Nate’s still skeptical. “He’s got to know it was wrong. No one runs that far with a banged-up rib cage and a sprained ankle unless they’re scared—really scared.”
Jimmy pushes forward in his chair and spreads his hands wide in front of him, palms up. “Imagine for a moment that you have an internal road map,” he says. “Let’s call it a morality map, for lack of a better name. And let’s imagine that, like traditional maps, it has destinations and routes, with perhaps a thousand different ways to get to where you want to go. Unlike traditional maps, you’re not looking for the shortest route, but the correct route—the moral route.
“Fortunately, our morality map—yours and mine—has a bright yellow line that shows us the way, and as long as we don’t stray from that optimized path, all is well. Now”—here he points at Jason—“let’s suppose that Jason is a psychopath. He knows the difference between right and wrong and is in complete control of his actions, so when he looks at his morality map and sees a bright yellow line leading him in one direction and he chooses to go in another, he’s well aware that’s he’s embarking on a path that others will find concerning, reprehensible, or even criminal.”

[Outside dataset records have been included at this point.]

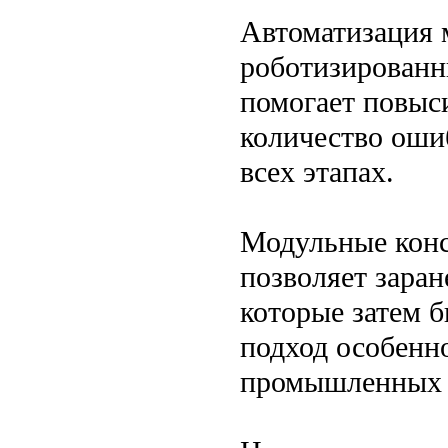
Автоматизация 
роботизированн
помогает повыси
количество ошиб
всех этапах.
Модульные конс
позволяет заран
которые затем 
подход особенно
промышленных о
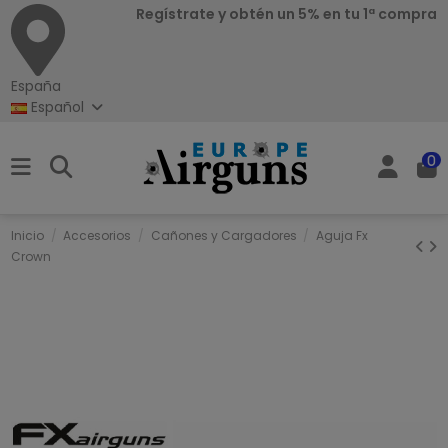
Regístrate y obtén un 5% en tu 1ª compra
España
Español
0
Inicio
Accesorios
Cañones y Cargadores
Aguja Fx
Crown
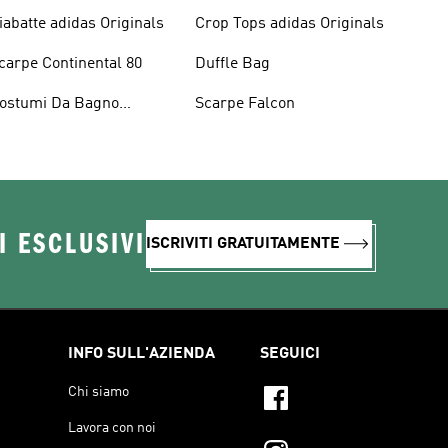
iabatte adidas Originals
Crop Tops adidas Originals
carpe Continental 80
Duffle Bag
ostumi Da Bagno
Scarpe Falcon
riginals
I ESCLUSIVI
ISCRIVITI GRATUITAMENTE
INFO SULL'AZIENDA
SEGUICI
Chi siamo
Lavora con noi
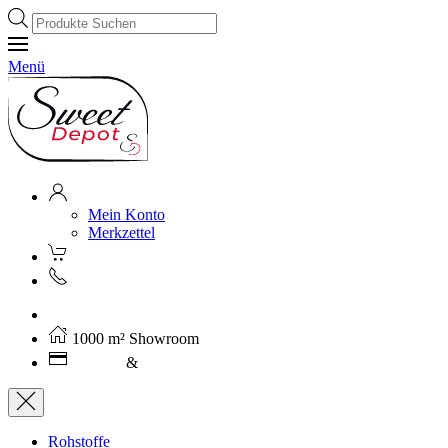
Products
search
Menü
Mein Konto
Merkzettel
Kostenloser Versand ab 250€ (AT)
1000 m² Showroom
Leasing
&
Miete
Rohstoffe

He points to me next. “Now, Steps here is our psychotic.”
“Thank you,” I mutter.
“Let’s say for argument’s sake that he suffers from delusional disorder like Murphy. He has a map just like you and I, and just like Jason. The difference is that, for Steps, there is no yellow line to ignore. It’s completely absent from the page. At any given moment he could be on the right path or the wrong path and he has no way of knowing the difference. It’s all the same.”